-- START Excerpt --

To sum up the production data, results show that children perform better on familiar than nonce items, but this pattern was significantly modulated by age. That is, for younger or older children who performed at floor or at ceiling respectively, their performance did not differ, regardless of whether the items were familiar or nonce. However, for those in middle childhood who are in the process of developing their classifier knowledge, having a form-class cue in the input correlates to increasing accuracy in the production of expected classifiers. Not surprisingly given its prominence in the Japanese system, this pattern was further modulated by animacy – children as young as five showed increased production accuracy for familiar over nonce items when these items were animate – providing independent evidence that semantic features can drive production choices, even before ceiling levels are reached. However, this pattern is asymmetric: a difference between inanimate familiar and nonce items is never attested at any age, irrespective of overall accuracy increasing as a function of age. Given that inanimate nouns potentially have less cognitive and/or pragmatic salience, at the youngest of ages our child participants (perhaps Japanese children in general) may not have had enough experience (or cognitive resources) to bootstrap the production of classifiers with inanimate items.
The output of the Conditional Inference Tree indicates that six years of age is a critical point in which development of classifiers takes place for production, which most likely coincides with introduction to formal schooling and enhancement in literacy skills, as they receive more quantitatively and qualitatively rich input from the environment. Most importantly, children do not perform equally well on familiar and nonce items until they are seven years old. Our results are in similar vein to what has been suggested previously in the literature (Uchida & Imai, Reference Uchida and Imai1996, Reference Uchida and Imai1999). If the present study only had production data, we might be inclined to argue in favor of significantly protracted development of the semantics of numeral classifiers. Although possible, we argue that converging evidence beyond production in isolation is needed to make such a conclusion. While we do acknowledge the importance of production data in acquisition studies, production alone cannot be conflated with, as if being equivalent to, acquisition proper. As the results above indicate (which we will proceed to unpack below), both the comprehension and processing parts of the study rather suggest that the production evidence underdetermines the system that younger Japanese children have. In other words, while we replicate the patterns that have previously been shown in production studies, all that can be definitively concluded from the present production data is that Japanese children have protracted productive development of classifiers in relation to their semantics, not the representation of the basic semantic system of the classifiers per se.
Before delving deeper into the complementary modalities of testing, it is worth commenting on a particular aspect of the qualitative analysis for production, as the pattern departs from previous studies. In summary, the most common non-target responses made by children are omissions of classifiers (NC; counting items with bare numerals), followed by substitutions with general classifiers (GC) and, then, use of incorrect classifiers (WC). This finding is in contrast with other studies finding omissions of classifiers to be rare even among younger Japanese and Chinese children (Hao et al., Reference Hao, Bedore, Sheng, Zhou and Zheng2021; Uchida & Imai, Reference Uchida and Imai1999). Such discrepancies may be affected by the inclusion of nonce items in this study. Encountering nonce items may have influenced the children to opt for a strategy of completely omitting classifiers when they could not extend the meaning of classifiers to novice contexts. This is indexed by the fact that children omitted classifiers more frequently when counting nonce items than familiar ones. Out of 120 participants, 20 children did not produce any classifiers (16% of the population, average age = 4.80, SD = 1.15) and 35% of children’s total production (both correct and incorrect) consisted of classifier omission responses. While our study shows a comparatively higher rate of omission, it does not deviate too greatly from what Uchida and Imai (Reference Uchida and Imai1999) found in their study using only familiar items, in which they found that Japanese monolingual four-year-olds make classifier omission errors around 20% of the time.

-- END Excerpt --

=== Stated goal ===
In the excerpt on Japanese children learning numeral classifiers, what age are children before they do equally well on familiar and nonce items? The records that follow have nothing to do with the text.

-- START Given entries --

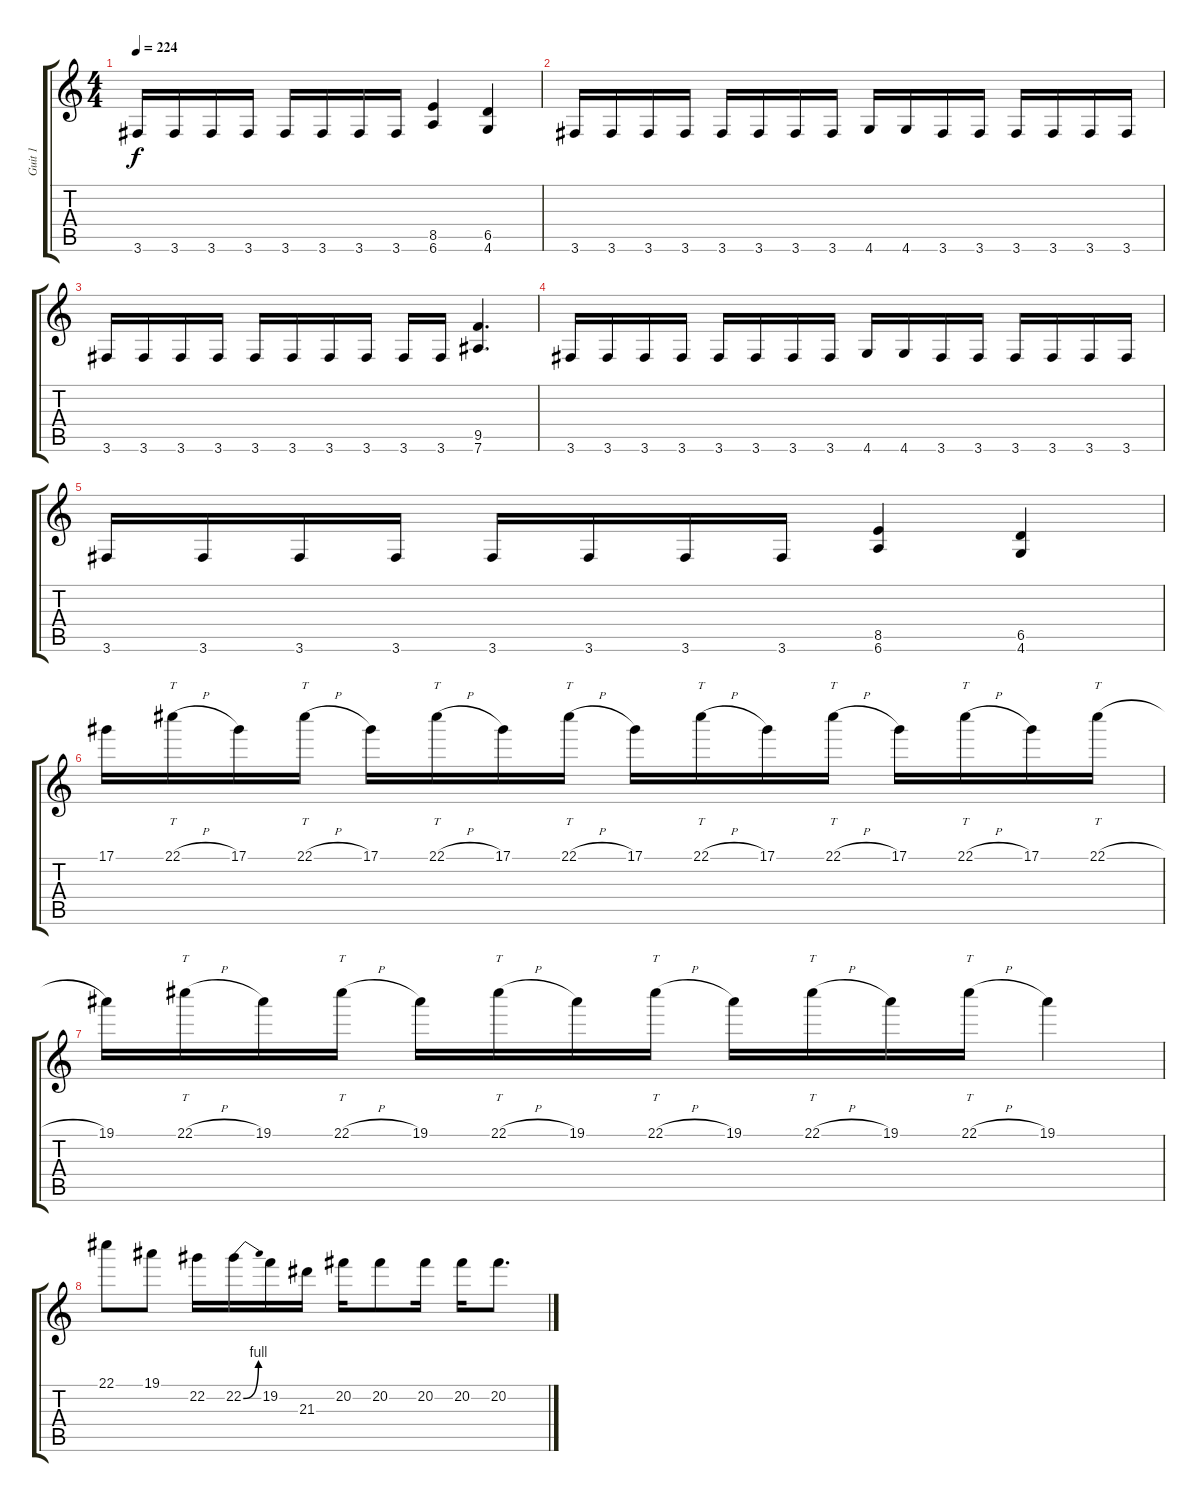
\track ("Guit 1" "Guit 1") {instrument distortionguitar}
\staff {score tabs}
\tuning (Eb4 Bb3 Gb3 Db3 Ab2 Eb2) {hide}
\ts (4 4)
\tempo 224
\clef g2
\ks c
3.6.16{dy f} 3.6.16 3.6.16 3.6.16 3.6.16 3.6.16 3.6.16 3.6.16 (8.5 6.6).4 (6.5 4.6).4 |
3.6.16 3.6.16 3.6.16 3.6.16 3.6.16 3.6.16 3.6.16 3.6.16 4.6.16 4.6.16 3.6.16 3.6.16 3.6.16 3.6.16 3.6.16 3.6.16 |
3.6.16 3.6.16 3.6.16 3.6.16 3.6.16 3.6.16 3.6.16 3.6.16 3.6.16 3.6.16 (9.5 7.6).4{d} |
3.6.16 3.6.16 3.6.16 3.6.16 3.6.16 3.6.16 3.6.16 3.6.16 4.6.16 4.6.16 3.6.16 3.6.16 3.6.16 3.6.16 3.6.16 3.6.16 |
3.6.16 3.6.16 3.6.16 3.6.16 3.6.16 3.6.16 3.6.16 3.6.16 (8.5 6.6).4 (6.5 4.6).4 |
17.1.16 22.1{h}.16{tt} 17.1.16 22.1{h}.16{tt} 17.1.16 22.1{h}.16{tt} 17.1.16 22.1{h}.16{tt} 17.1.16 22.1{h}.16{tt} 17.1.16 22.1{h}.16{tt} 17.1.16 22.1{h}.16{tt} 17.1.16 22.1{h}.16{tt} |
19.1.16 22.1{h}.16{tt} 19.1.16 22.1{h}.16{tt} 19.1.16 22.1{h}.16{tt} 19.1.16 22.1{h}.16{tt} 19.1.16 22.1{h}.16{tt} 19.1.16 22.1{h}.16{tt} 19.1.4 |
22.1.8 19.1.8 22.2.16 22.2{be (bend 0 0 60 4)}.16 19.2.16 21.3.16 20.2.16 20.2.8 20.2.16 20.2.16 20.2.8{d}
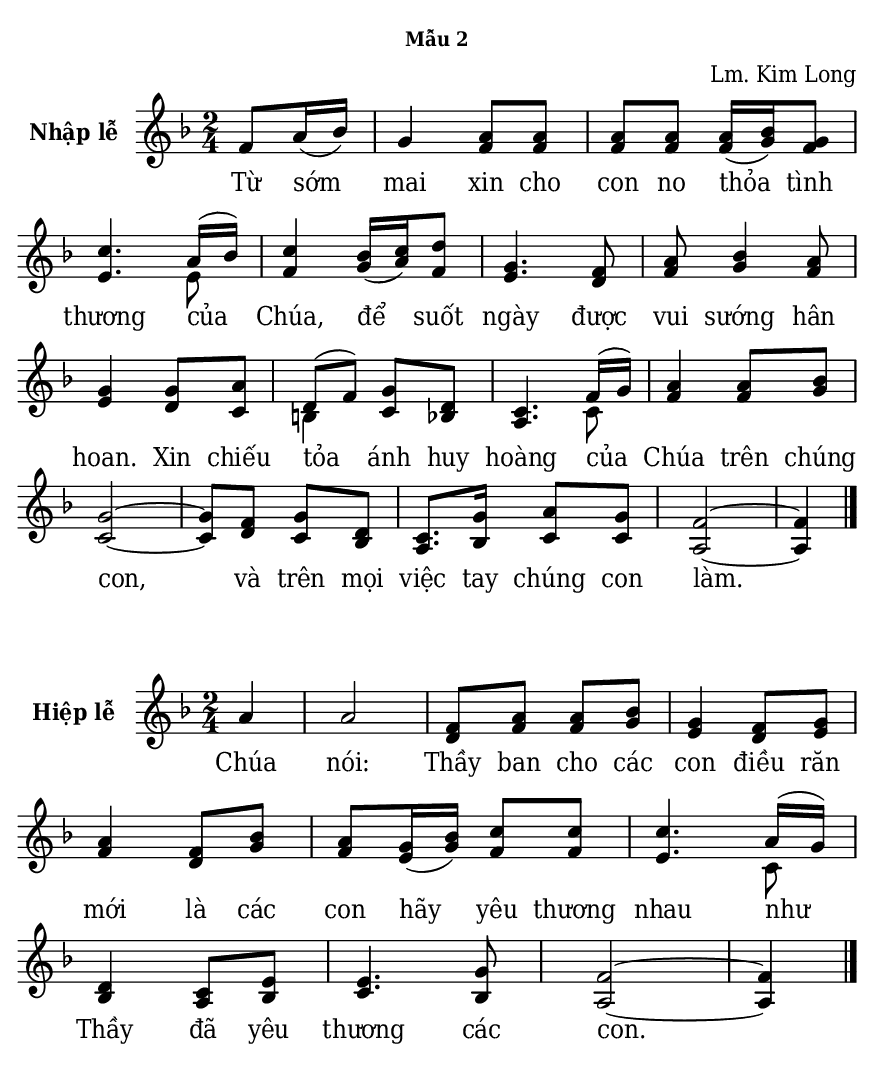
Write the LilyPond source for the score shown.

% Cài đặt chung
\version "2.22.1"
\include "english.ly"

\header {
  subsubtitle = "Mẫu 2"
  composer = "Lm. Kim Long"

-- END Given entries --

=== Output for this task ===
Seven years old.